Montebelluna ricorda il "leone" Mateo Hoxha, ad un anno dalla sua scomparsa

Domenica mattina sarà presentata l’associazione dedicata alla memoria del 16enne montebellunese che opera per sostenere la Pediatria dell’Istituto nazionale dei Tumori di Milano

Una bella foto di Mateo Hoxha

Era il 13 dicembre dello scorso anno quando Mateo Hoxha, a soli 16 anni, veniva a mancare a casa di un tumore al tronco encefalico diagnosticato appena pochi mesi prima. Una vicenda che aveva scosso molto non solo la famiglia ed i parenti dell’Albania da cui i genitori provenivano, ma anche gli studenti ed insegnanti del Liceo Levi che il ragazzo frequentava e tutta la comunità montebellunese. Forte e sorridente, Mateo aveva vissuto la sua battaglia con coraggio e fiducia, lasciando un bellissimo ricordo in chi lo aveva conosciuto. Proprio a nome di Mateo, lo scorso luglio è stata creata l’Associazione “Il Leone Mateo” su iniziativa della sorella Greis e dell’amico di Mateo, Mattia che sarà presentata domenica 16 dicembre alle 10.00 in un bell’evento in programma presso l’auditorium della Biblioteca comunale. Saranno presenti anche il console generale della Repubblica d’Albania a Milano, Anila Pojani, ed il sindaco di Montebelluna, Marzio Favero.

L’associazione si propone di promuovere e realizzare iniziative volte a raccogliere fondi da destinare al reparto di Pediatria dell’Istituto nazionale dei Tumori di Milano – dove Mateo è stato curato - che contribuiranno a finanziare la ricerca oppure a rendere meno gravoso il peso di tutte quelle necessità straordinarie che gravano sui bambini, sui ragazzi e sulle loro famiglie durante i ricoveri in Pediatria, molto spesso anche molto lontani dai luoghi di residenza.
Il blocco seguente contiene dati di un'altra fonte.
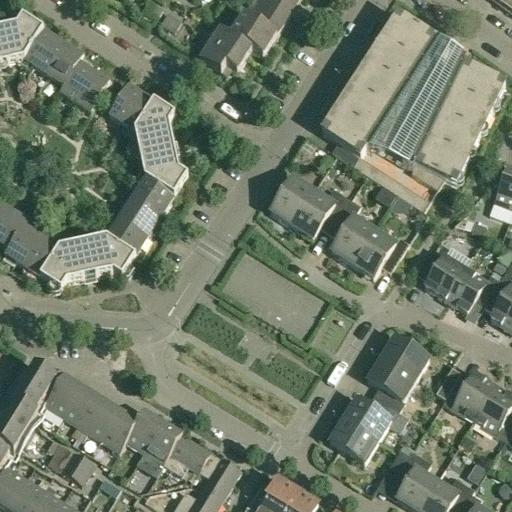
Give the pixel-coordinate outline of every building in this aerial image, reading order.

Nel corso della mattinata interverranno il dottor Marco Chìsari, fisioterapista per le terapie linfologiche e per il trattamento fisioterapico dei pazienti oncologici, coadiutore nel “Progetto giovani” dell’Istituto nazionale dei Tumori di Milano e sarà trasmesso un video con l’intervento della dottoressa Maura Massimino, dirigente medico della Divisione di Oncologia Pediatrica, impegnata nella ricerca relativa allo studio delle neoplasie cerebrali, dei linfomi dell’età pediatrica e degli effetti collaterali delle terapie oncologiche in età pediatrica. La mattinata sarà anche l’occasione per ricordare Mateo: interverranno il dirigente scolastico Ezio Toffano, le docenti del liceo Levi, Patrignano e Precoma, l’insegnante delle medie, Michela La Torre ed i compagni delle medie e delle superiori.

Interviene la madre di Mateo, Nelda Hoxha: «Questa associazione, fondata nel nome di Mateo, ci aiuterà a contribuire materialmente e a sostenere il lavoro prezioso che viene svolto nel reparto di Oncologia pediatrica. Devolveremo tutto ciò che verrà raccolto – denaro, giocattoli, libri, pastelli – al reparto nel quale operano medici che ci hanno dato prova inconfutabile del loro completo coinvolgimento, professionale e umano. Siamo certi che utilizzeranno tutto ciò che doneremo loro nella maniera più giusta e oculata”. A tutti i partecipanti sarà anche regalata una rosa blu, un fiore che Mateo tanto amava, e una penna con inciso quello che era il suo motto “Non basta sembrare dei leoni, bisogna esserlo».